Why exactly that neurodegeneration occurs, however, is still unknown. A paper published recently in Nature Communications offers an explanation that may advance our understanding of the disease. The paper, written by Cebrian et al., examines the role of major histocompatibility complex (MHC) molecules in the pathophysiology of PD. The MHC is a collection of molecules found on the surface of cells; it tells the immune system whether the cell is healthy has been infected. If the MHC alerts the immune system to infection of a cell, cells like cytotoxic T cells may be summoned to destroy the infected cell.
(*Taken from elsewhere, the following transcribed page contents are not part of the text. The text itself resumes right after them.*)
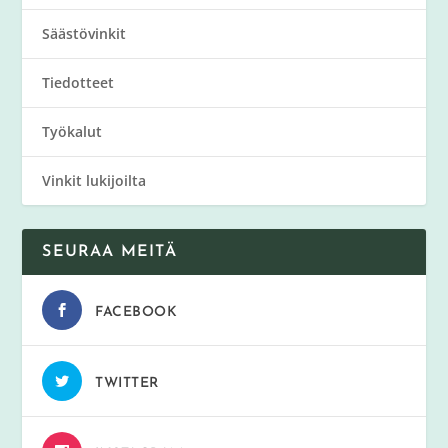
Säästövinkit
Tiedotteet
Työkalut
Vinkit lukijoilta
SEURAA MEITÄ
FACEBOOK
TWITTER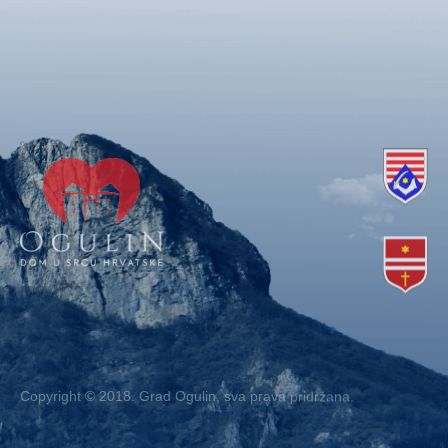
Copyright © 2018. Grad Ogulin, sva prava pridržana.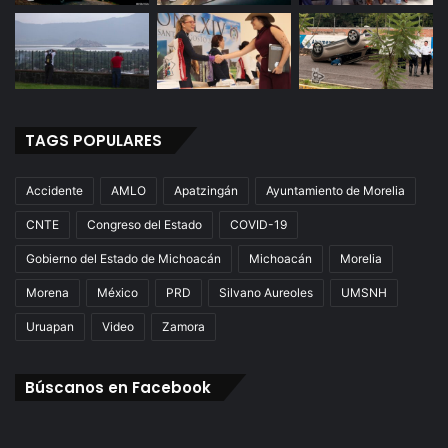
s
:
G
o
b
i
TAGS POPULARES
e
r
n
Accidente
AMLO
Apatzingán
Ayuntamiento de Morelia
o
CNTE
Congreso del Estado
COVID-19
Gobierno del Estado de Michoacán
Michoacán
Morelia
Morena
México
PRD
Silvano Aureoles
UMSNH
Uruapan
Video
Zamora
Búscanos en Facebook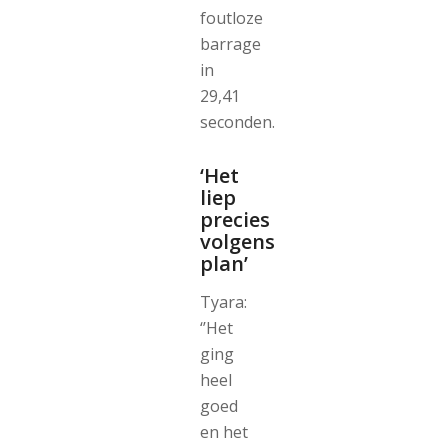
foutloze
barrage
in
29,41
seconden.
‘Het
liep
precies
volgens
plan’
Tyara:
‘’Het
ging
heel
goed
en het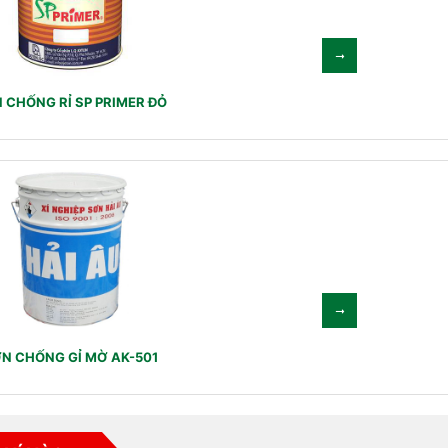
 CHỐNG RỈ SP PRIMER ĐỎ
N CHỐNG GỈ MỜ AK-501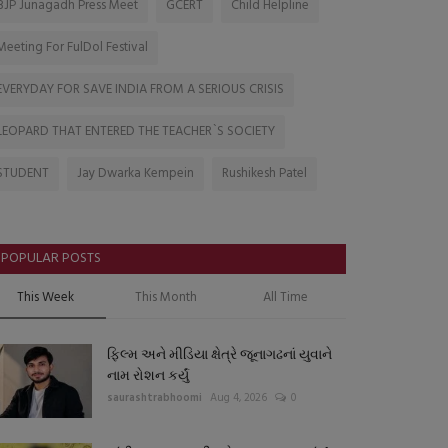
BJP Junagadh Press Meet
GCERT
Child Helpline
Meeting For FulDol Festival
EVERYDAY FOR SAVE INDIA FROM A SERIOUS CRISIS
LEOPARD THAT ENTERED THE TEACHER`S SOCIETY
STUDENT
Jay Dwarka Kempein
Rushikesh Patel
POPULAR POSTS
This Week
This Month
All Time
ફિલ્મ અને મીડિયા ક્ષેત્રે જૂનાગઢનાં યુવાને
નામ રોશન કર્યું
saurashtrabhoomi
Aug 4, 2026
0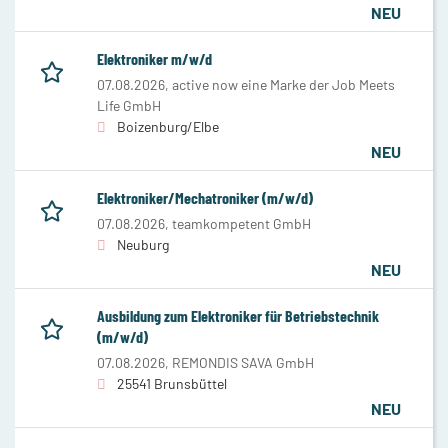
NEU
Elektroniker m/w/d
07.08.2026,
active now eine Marke der Job Meets
Life GmbH
Boizenburg/Elbe
NEU
Elektroniker/Mechatroniker (m/w/d)
07.08.2026,
teamkompetent GmbH
Neuburg
NEU
Ausbildung zum Elektroniker für Betriebstechnik
(m/w/d)
07.08.2026,
REMONDIS SAVA GmbH
25541 Brunsbüttel
NEU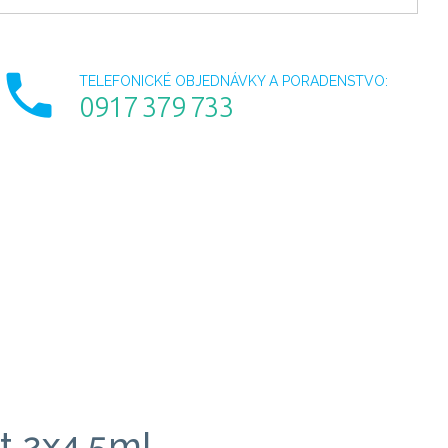
TELEFONICKÉ OBJEDNÁVKY A PORADENSTVO:
0917 379 733
t 2x4,5ml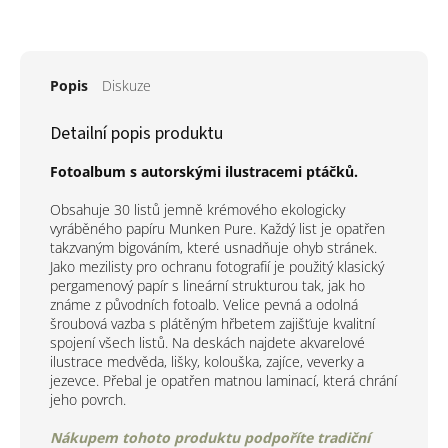
Popis
Diskuze
Detailní popis produktu
Fotoalbum s autorskými ilustracemi ptáčků.
Obsahuje 30 listů jemně krémového ekologicky
vyráběného papíru Munken Pure. Každý list je opatřen
takzvaným bigováním, které usnadňuje ohyb stránek.
Jako mezilisty pro ochranu fotografií je použitý klasický
pergamenový papír s lineární strukturou tak, jak ho
známe z původních fotoalb. Velice pevná a odolná
šroubová vazba s plátěným hřbetem zajišťuje kvalitní
spojení všech listů. Na deskách najdete akvarelové
ilustrace medvěda, lišky, kolouška, zajíce, veverky a
jezevce. Přebal je opatřen matnou laminací, která chrání
jeho povrch.
Nákupem tohoto produktu podpoříte tradiční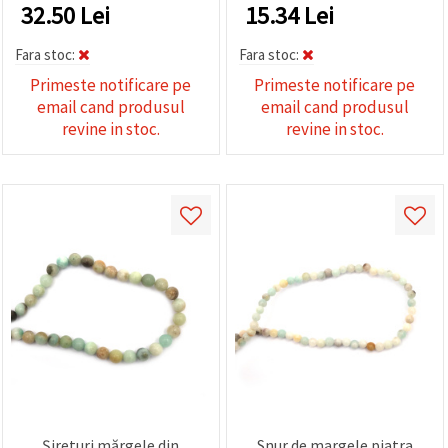
32.50
Lei
15.34
Lei
Fara stoc:
Fara stoc:
Primeste notificare pe
Primeste notificare pe
email cand produsul
email cand produsul
revine in stoc.
revine in stoc.
Șireturi mărgele din
Snur de margele piatra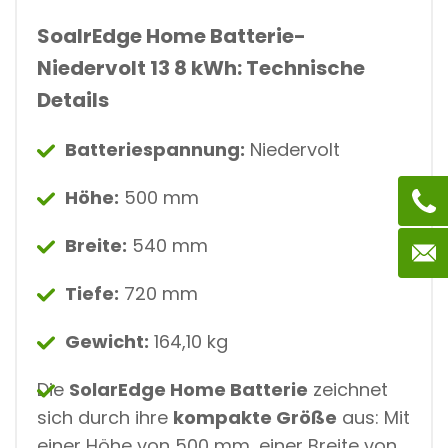
SoalrEdge Home Batterie-
Niedervolt 13 8 kWh: Technische
Details
Batteriespannung:
Niedervolt
Höhe:
500 mm
Breite:
540 mm
Tiefe:
720 mm
Gewicht:
164,10 kg
Die
SolarEdge Home Batterie
zeichnet
sich durch ihre
kompakte Größe
aus: Mit
einer Höhe von 500 mm, einer Breite von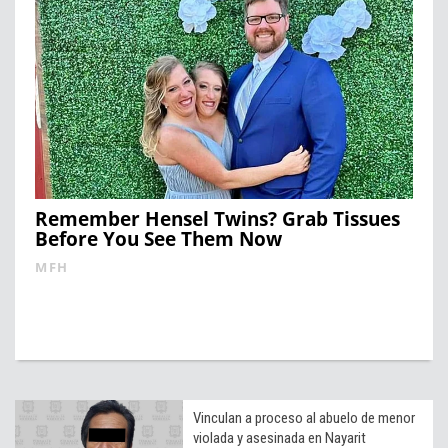
Remember Hensel Twins? Grab Tissues
Before You See Them Now
MFH
Vinculan a proceso al abuelo de menor
violada y asesinada en Nayarit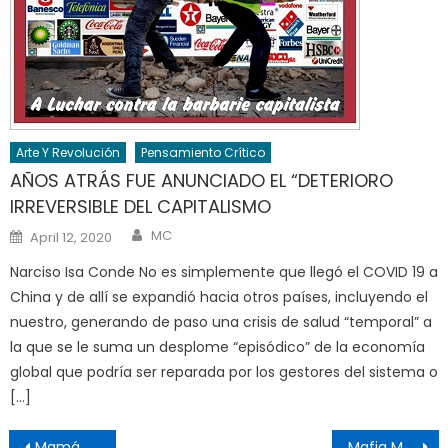
Arte Y Revolución
Pensamiento Crítico
AÑOS ATRÁS FUE ANUNCIADO EL “DETERIORO
IRREVERSIBLE DEL CAPITALISMO
Author
Posted
MC
April 12, 2020
on
Narciso Isa Conde No es simplemente que llegó el COVID 19 a
China y de allí se expandió hacia otros países, incluyendo el
nuestro, generando de paso una crisis de salud “temporal” a
la que se le suma un desplome “episódico” de la economía
global que podría ser reparada por los gestores del sistema o
[…]
Post
Mamá Tingo
Mafia Morada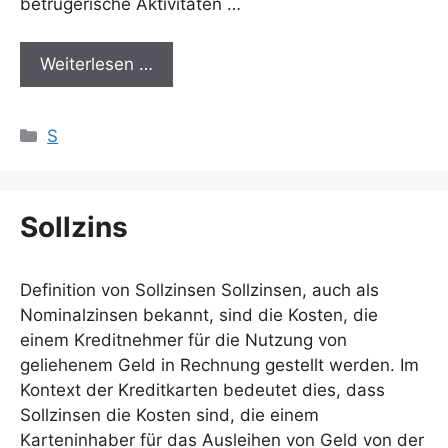
betrügerische Aktivitäten …
Weiterlesen …
Kategorien
S
Sollzins
Definition von Sollzinsen Sollzinsen, auch als
Nominalzinsen bekannt, sind die Kosten, die
einem Kreditnehmer für die Nutzung von
geliehenem Geld in Rechnung gestellt werden. Im
Kontext der Kreditkarten bedeutet dies, dass
Sollzinsen die Kosten sind, die einem
Karteninhaber für das Ausleihen von Geld von der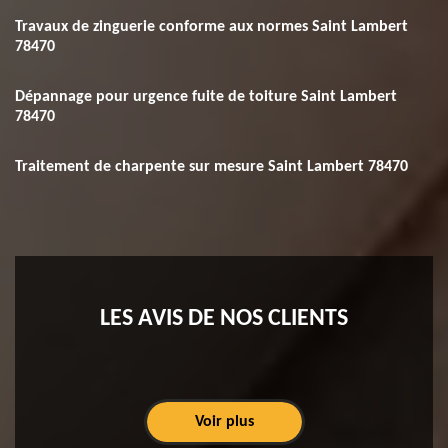
Travaux de zinguerie conforme aux normes Saint Lambert
78470
Dépannage pour urgence fuite de toiture Saint Lambert
78470
Traitement de charpente sur mesure Saint Lambert 78470
LES AVIS DE NOS CLIENTS
Voir plus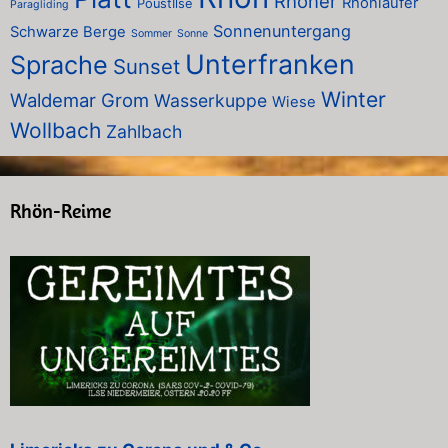
Rhöner
Rhönläufer
PoustIlse
Paragliding
Sonnenuntergang
Schwarze Berge
Sommer
Sonne
Unterfranken
Sprache
Sunset
Winter
Waldemar Grom
Wasserkuppe
Wiese
Wollbach
Zahlbach
Rhön-Reime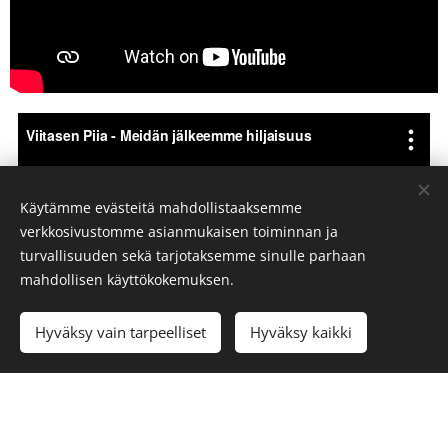
Käytämme evästeitä mahdollistaaksemme
verkkosivustomme asianmukaisen toiminnan ja
turvallisuuden sekä tarjotaksemme sinulle parhaan
mahdollisen käyttökokemuksen.
Hyväksy vain tarpeelliset
Hyväksy kaikki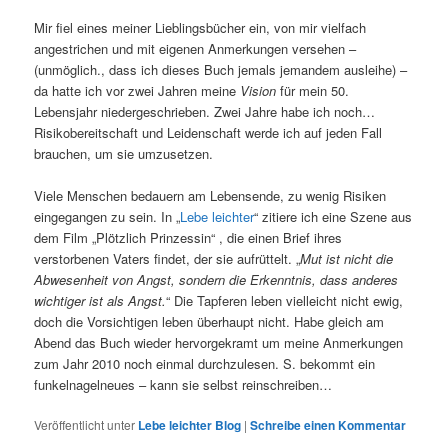
Mir fiel eines meiner Lieblingsbücher ein, von mir vielfach
angestrichen und mit eigenen Anmerkungen versehen –
(unmöglich., dass ich dieses Buch jemals jemandem ausleihe) –
da hatte ich vor zwei Jahren meine
Vision
für mein 50.
Lebensjahr niedergeschrieben. Zwei Jahre habe ich noch…
Risikobereitschaft und Leidenschaft werde ich auf jeden Fall
brauchen, um sie umzusetzen.
Viele Menschen bedauern am Lebensende, zu wenig Risiken
eingegangen zu sein. In „
Lebe leichter
“ zitiere ich eine Szene aus
dem Film „Plötzlich Prinzessin“ , die einen Brief ihres
verstorbenen Vaters findet, der sie aufrüttelt. „
Mut ist nicht die
Abwesenheit von Angst, sondern die Erkenntnis, dass anderes
wichtiger ist als Angst.
“ Die Tapferen leben vielleicht nicht ewig,
doch die Vorsichtigen leben überhaupt nicht. Habe gleich am
Abend das Buch wieder hervorgekramt um meine Anmerkungen
zum Jahr 2010 noch einmal durchzulesen. S. bekommt ein
funkelnagelneues – kann sie selbst reinschreiben…
Veröffentlicht unter
Lebe leichter Blog
|
Schreibe einen Kommentar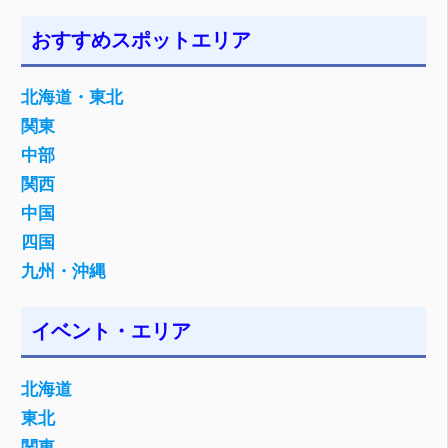
おすすめスポットエリア
北海道・東北
関東
中部
関西
中国
四国
九州・沖縄
イベント・エリア
北海道
東北
関東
It was thought for some time that neurons didn't express MHC, but recently a small number of studies have indicated that this view may not be correct. Cebrian et al. verified they could detect MHC-I (a particular class of MHC) in human postmortem brain samples, specifically in neurons in the substantia nigra and another nucleus called the locus coeruleus (a key site for norepinephrine production). They then found that they were able to induce the expression of MHC in human dopamine neurons derived from embryonic stem cells by exposing the neurons to an inflammatory substance commonly found in the blood and cerebrospinal fluid of Parkinson's patients. MHC expression also occurred in response to oxidative stress and exposure to the protein alpha-synuclein. During PD, alpha-synuclein clumps together in neurons to form pathological aggregations known as Lewy bodies.
Cebrian et al. also found that when neurons that expressed MHC were exposed to cytotoxic T cells, the T cells induced the death of the neurons. Thus, if human dopamine neurons are displaying MHC under conditions that occur in PD (like high levels of alpha-synuclein), then they may be open to attack from cytotoxic T cells. This could cause neurodegeneration through a mechanism that would suggest PD is an autoimmune disease.
But more research will be needed to make that conclusion. Although this study indicates it is plausible that autoimmunity is playing a role in PD, it is unclear whether this is really what is happening in those who have the disease. If autoimmunity is involved in PD neurodegeneration, then it certainly could also be involved in neurodegeneration associated with other diseases like Alzheimer's disease. Thus, understanding the contribution of autoimmunity to neurodegenerative disease pathophysiology could provide insight into some of the major causes of morbidity and mortality in the world.